TEXT BLOCK –
.....
What Your Billed Hour Actually Covers
The $45.90 BLS wage is take-home pay for the plumber, not what the customer pays. The customer rate of $69-$115/hr covers everything the business needs to legally operate in the District.
Roughly: 50% labor, 12% commercial liability and bonding insurance ($14,000-$22,000/yr per crew in DC because plumbing carries higher water-damage claim rates than most trades), 11% vehicle and specialty tools (cast-iron snap cutter, drain camera, pipe-threading rig for galvanized), 10% DC-specific licensing and overhead (DCRA/DLCP Master Plumber and Gas Fitter license renewals, residential parking permits, dispatch), and 17% contractor profit margin. Strip any of those out and the business cannot stay open.
This is why the cheapest quote is not always the right one. A plumber bidding $45/hr is either operating without insurance (your homeowner’s policy will not cover the resulting water damage), without a DC-issued Master Plumber license (DOB will not sign off on the work and resale becomes a problem), or losing money and about to disappear mid-project.
DC Plumber Permits and What They Cost
DC’s Department of Buildings (DOB) and the Department of Licensing and Consumer Protection (DLCP, formerly part of DCRA) sit on top of every meaningful plumbing job. DC Water coordinates any work that touches service lines, meters, or the sewer main. Skipping the permit step is the most common way DC homeowners turn a $1,500 job into a $6,000 problem at resale.
.....
GIVEN INFORMATION –
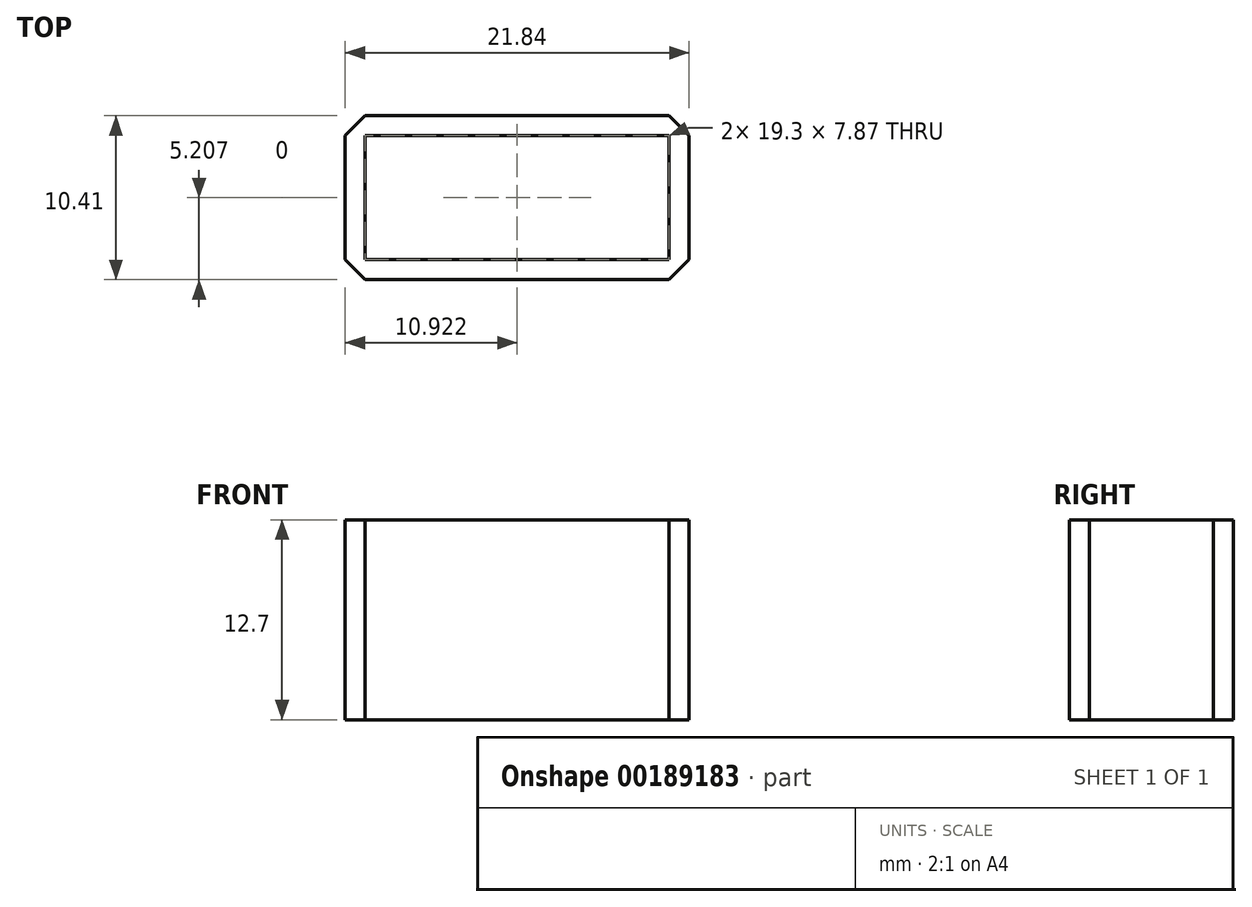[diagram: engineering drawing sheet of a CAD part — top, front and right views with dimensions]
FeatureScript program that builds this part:
annotation { "Feature Type Name" : "Feature", "Feature Type Description" : "" }
export const myFeature = defineFeature(function(context is Context, id is Id, definition is map)
    precondition{}
    {
        {
            var Q0;
            Q0=qCreatedBy(makeId("Top.planeOp"),FACE);
            var sketch = newSketch(context, id + "F0", { "sketchPlane" : qUnion([Q0])});
            skLineSegment(sketch, "E0.bottom", {"start": v(0, 0) * mm, "end": v(19.3, 0) * mm});
            skLineSegment(sketch, "E0.top", {"start": v(0, 7.87) * mm, "end": v(19.3, 7.87) * mm});
            skLineSegment(sketch, "E0.left", {"start": v(0, 0) * mm, "end": v(0, 7.87) * mm});
            skLineSegment(sketch, "E0.right", {"start": v(19.3, 0) * mm, "end": v(19.3, 7.87) * mm});
            skLineSegment(sketch, "E1", {"start": v(6.77, 7.87) * mm, "end": v(6.77, 9.14) * mm});
            skLineSegment(sketch, "E2", {"start": v(0, 7.87) * mm, "end": v(0, 9.14) * mm});
            skLineSegment(sketch, "E3", {"start": v(0, 9.14) * mm, "end": v(6.77, 9.14) * mm});
            skLineSegment(sketch, "E4", {"start": v(19.3, 7.87) * mm, "end": v(19.3, 9.14) * mm});
            skLineSegment(sketch, "E5", {"start": v(19.3, 9.14) * mm, "end": v(6.77, 9.14) * mm});
            skLineSegment(sketch, "E6", {"start": v(19.3, 7.87) * mm, "end": v(20.57, 7.87) * mm});
            skLineSegment(sketch, "E7", {"start": v(19.3, 9.14) * mm, "end": v(20.57, 7.87) * mm});
            skLineSegment(sketch, "E8", {"start": v(19.3, 0) * mm, "end": v(20.57, 0) * mm});
            skLineSegment(sketch, "E9", {"start": v(20.57, 0) * mm, "end": v(20.57, 7.87) * mm});
            skLineSegment(sketch, "E10", {"start": v(19.3, 0) * mm, "end": v(19.3, -1.27) * mm});
            skLineSegment(sketch, "E11", {"start": v(19.3, -1.27) * mm, "end": v(20.57, 0) * mm});
            skLineSegment(sketch, "E12", {"start": v(0, 0) * mm, "end": v(0, -1.27) * mm});
            skLineSegment(sketch, "E13", {"start": v(0, -1.27) * mm, "end": v(19.3, -1.27) * mm});
            skLineSegment(sketch, "E14", {"start": v(0, 0) * mm, "end": v(-1.27, 0) * mm});
            skLineSegment(sketch, "E15", {"start": v(0, -1.27) * mm, "end": v(-1.27, 0) * mm});
            skLineSegment(sketch, "E16", {"start": v(0, 7.87) * mm, "end": v(-1.27, 7.87) * mm});
            skLineSegment(sketch, "E17", {"start": v(-1.27, 7.87) * mm, "end": v(-1.27, 0) * mm});
            skLineSegment(sketch, "E18", {"start": v(-1.27, 7.87) * mm, "end": v(0, 9.14) * mm});
            skSolve(sketch);
        }
        {
            var Q0;
            Q0=makeQuery(id+"F0.imprint","IMPRINT",FACE,{"disambiguationData":[TD([[makeQuery(id+"F0.imprint","IMPRINT",EDGE,{"derivedFrom":sQuery(id+"F0.wireOp",EDGE,"E0.bottom")}),-1.0]])]});
            var Q1;
            Q1=makeQuery(id+"F0.imprint","IMPRINT",FACE,{"disambiguationData":[TD([[makeQuery(id+"F0.imprint","IMPRINT",EDGE,{"derivedFrom":sQuery(id+"F0.wireOp",EDGE,"E8")}),-1.0]])]});
            var Q2;
            Q2=makeQuery(id+"F0.imprint","IMPRINT",FACE,{"disambiguationData":[TD([[makeQuery(id+"F0.imprint","IMPRINT",EDGE,{"derivedFrom":sQuery(id+"F0.wireOp",EDGE,"E0.right")}),-1.0]])]});
            var Q3;
            Q3=makeQuery(id+"F0.imprint","IMPRINT",FACE,{"disambiguationData":[TD([[makeQuery(id+"F0.imprint","IMPRINT",EDGE,{"derivedFrom":sQuery(id+"F0.wireOp",EDGE,"E4")}),-1.0]])]});
            var Q4;
            {var subQ2=sQuery(id+"F0.wireOp",EDGE,"E1");Q4=makeQuery(id+"F0.imprint","IMPRINT",FACE,{"disambiguationData":[TD([[makeQuery(id+"F0.imprint","IMPRINT",EDGE,{"derivedFrom":subQ2}),-1.0]])]});}
            var Q5;
            {var subQ2=sQuery(id+"F0.wireOp",EDGE,"E1");Q5=makeQuery(id+"F0.imprint","IMPRINT",FACE,{"disambiguationData":[TD([[makeQuery(id+"F0.imprint","IMPRINT",EDGE,{"derivedFrom":subQ2}),1.0]])]});}
            var Q6;
            Q6=makeQuery(id+"F0.imprint","IMPRINT",FACE,{"disambiguationData":[TD([[makeQuery(id+"F0.imprint","IMPRINT",EDGE,{"derivedFrom":sQuery(id+"F0.wireOp",EDGE,"E2")}),1.0]])]});
            var Q7;
            Q7=makeQuery(id+"F0.imprint","IMPRINT",FACE,{"disambiguationData":[TD([[makeQuery(id+"F0.imprint","IMPRINT",EDGE,{"derivedFrom":sQuery(id+"F0.wireOp",EDGE,"E0.left")}),1.0]])]});
            var Q8;
            Q8=makeQuery(id+"F0.imprint","IMPRINT",FACE,{"disambiguationData":[TD([[makeQuery(id+"F0.imprint","IMPRINT",EDGE,{"derivedFrom":sQuery(id+"F0.wireOp",EDGE,"E12")}),-1.0]])]});
            extrude(context, id + "F1", {"entities" : qUnion([Q0, Q1, Q2, Q3, Q4, Q5, Q6, Q7, Q8]), "depth" : 12.7 * mm});
        }
        {
            var Q0;
            Q0 = qSketchRegion(id + "F0", true);
            extrude(context, id + "F2", {"entities" : qUnion([Q0]), "depth" : 12.7 * mm});
        }
    });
.....
EXERCISES TO COMPLETE –
1 - In the plumbing-cost text, what share of the billed hour goes to contractor profit margin?
2 - Reproduce the stretch of the plumbing-cost text from "What Your Billed" through "cannot stay open.", substituting "client" for "customer".
3 - Recast the paragraph of the plumbing-cost text that begins "This is why the cheapest quote" as a short list, keeping its main facts.

TASK-BY-TASK SOLUTIONS –
1 - 17%

2 -
What Your Billed Hour Actually Covers
The $45.90 BLS wage is take-home pay for the plumber, not what the client pays. The client rate of $69-$115/hr covers everything the business needs to legally operate in the District.
Roughly: 50% labor, 12% commercial liability and bonding insurance ($14,000-$22,000/yr per crew in DC because plumbing carries higher water-damage claim rates than most trades), 11% vehicle and specialty tools (cast-iron snap cutter, drain camera, pipe-threading rig for galvanized), 10% DC-specific licensing and overhead (DCRA/DLCP Master Plumber and Gas Fitter license renewals, residential parking permits, dispatch), and 17% contractor profit margin. Strip any of those out and the business cannot stay open.

3 -
The cheapest quote is not always the right one. A plumber bidding $45/hr is one of the following:
- operating without insurance, so the homeowner's policy will not cover the resulting water damage
- working without a DC-issued Master Plumber license, so DOB will not sign off on the work and resale becomes a problem
- losing money and about to disappear mid-project